◆ TEXTO DE LEITURA
_ _ _ _ _ _ _

É um fenômeno curioso.
Ele não foi para a reunião com o espírito do suicídio.
A idéia do suicídio se implantou nele depois da reunião.
Foi a decepção que os ministros militares lhe causaram.
Sobretudo isso, e o balanço que fez da reunião.
Ele já era um homem acuado.  (...)

Você sabe que a presidência em si mesmo isola.
Num governo em crise e caminhando para o fim do mandato, a solidão se agrava.




Dizem que a camisa ensanguentada de  LINCOLN fez sete presidentes nos Estados Unidos.
O suicídio  de VARGAS fez fatalmente
o  JUSCELINO,
o  JANGO e
o  próprio  JÂNIO.
O  JÂNIO  fez uma campanha getulista e explorou o  GETÚLIO como ninguém.
Nisso ele teve muita sensibilidade política.




Agora, que o governo do  JUSCELINO  é uma continuação do governo de  VARGAS, não tem a menor dúvida.
É verdade que  VARGAS  sempre esteve muito preocupado com o social do que com o desenvolvimento econômico.
Mas o desenvolvimentismo não teria sido possível se  VARGAS  não tivesse preparado as bases, os alicerces que o possibilitassem.
Por exemplo : a mudança da capital.
Se o presidente não tivesse fixado o local da capital, o  JUSCELINO  ia levar o governo todo só para escolher o lugar.
Quando  JUSCELINO chega e vê  Brasília fixada num decreto, e um decreto que não veio por acaso, veio como resultante de diversas comissões que trabalharam no estudo da localização, ele encontra meio caminho andado.



Foi possível a  JUSCELINO dar um grande impulso à eletrificação porque ele encontrou as bases preliminares.
Siderurgia :  porque já existia  Volta Redonda.
Como foi possível um desenvolvimento ordenado ?
Porque havia um  Banco Nacional de Desenvolvimento Econômico, que  VARGAS  implantou e foi realmente a grande espinha dorsal do processo desenvolvimentista do  JUSCELINO.


GETÚLIO fez as bases do desenvolvimento econômico, mas muito preocupado com o social.
Deu mais ênfase ao social, sem ter abandonado o desenvolvimento, tanto que implantou os alicerces.
JUSCELINO  veio muito mais preocupado com o desenvolvimento econômico do que com o social.


GETÚLIO  era um anti-inflacionista, tinha medo da inflação.
Já o JUSCELINO era um inflacionista convicto.
Participava de uma emissão com volúpia.
Precisava de uma emissão para construir uma barragem, para construir uma central elétrica ou uma grande estrada, aquilo para ele era um banquete.
Não obstante, deixou uma inflação de 25 %, que não é nada comparada com essa de hoje.
Mas com aquela inflação de 20 % ele realmente fez os  "50 Anos em 5". (...)



Eles eram totalmente diversos.
Essa preocupação com o social existia no  JUSCELINO, mas não era uma idéia tão obcessiva como em  VARGAS.
VARGAS  sofria fisicamente o sofrimento do trabalhador.
Ele levava a sua solidariedade ao assalariado a ponto de se identificar com ele. (...)

_ _ _ _ _ _ _

◆ MATERIAL FORNECIDO
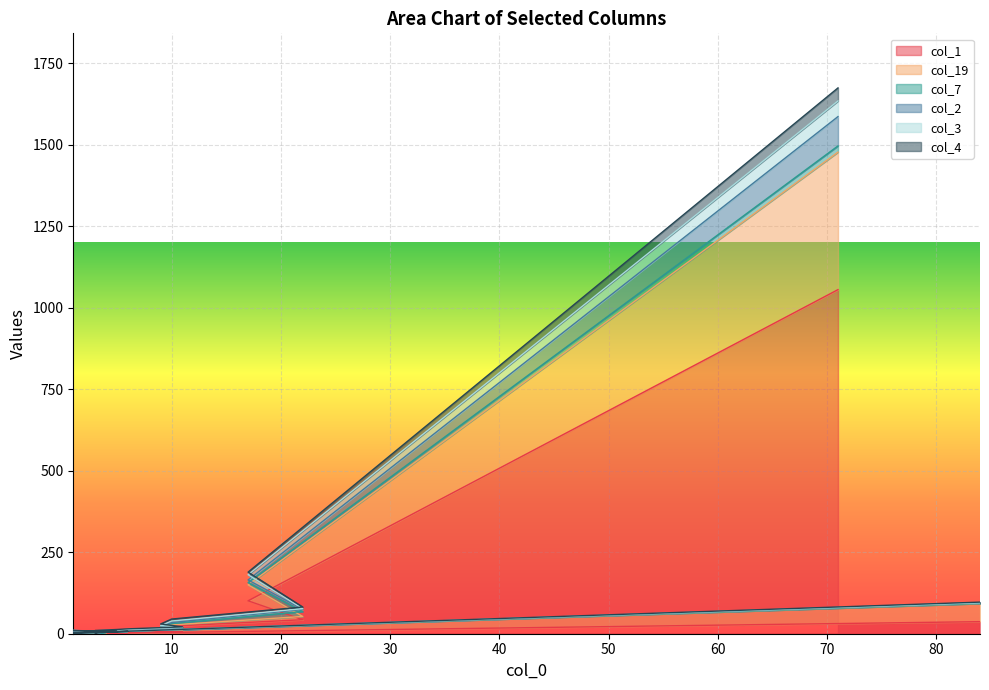

Is it true that col_2 equals 9 at 5?

False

_ _ _ _ _ _ _

◆ ATIVIDADES
1 - Liste os presidentes que, segundo o texto de leitura, o suicídio de Vargas fez.
2 - Por favor, transforme em uma lista breve o parágrafo do texto de leitura que começa com "Foi possível a JUSCELINO dar um grande impulso", mantendo os fatos principais.
3 - Responda às perguntas com base no texto de leitura:
(a) Que decepção, segundo o texto, levou à ideia do suicídio depois da reunião?
(b) Que localização da capital Juscelino encontrou fixada em decreto?
(c) Qual era a atitude de Getúlio em relação à inflação?

◆ RESPOSTAS DAS ATIVIDADES
1 - Juscelino, Jango e Jânio.

2 -
- Eletrificação: Juscelino pôde impulsioná-la porque encontrou as bases preliminares.
- Siderurgia: já existia Volta Redonda.
- Desenvolvimento ordenado: foi possível graças ao Banco Nacional de Desenvolvimento Econômico, implantado por Vargas, a grande espinha dorsal do processo desenvolvimentista de Juscelino.

3 -
(a) A decepção causada pelos ministros militares, junto com o balanço que ele fez da reunião.
(b) Brasília.
(c) Era anti-inflacionista e tinha medo da inflação.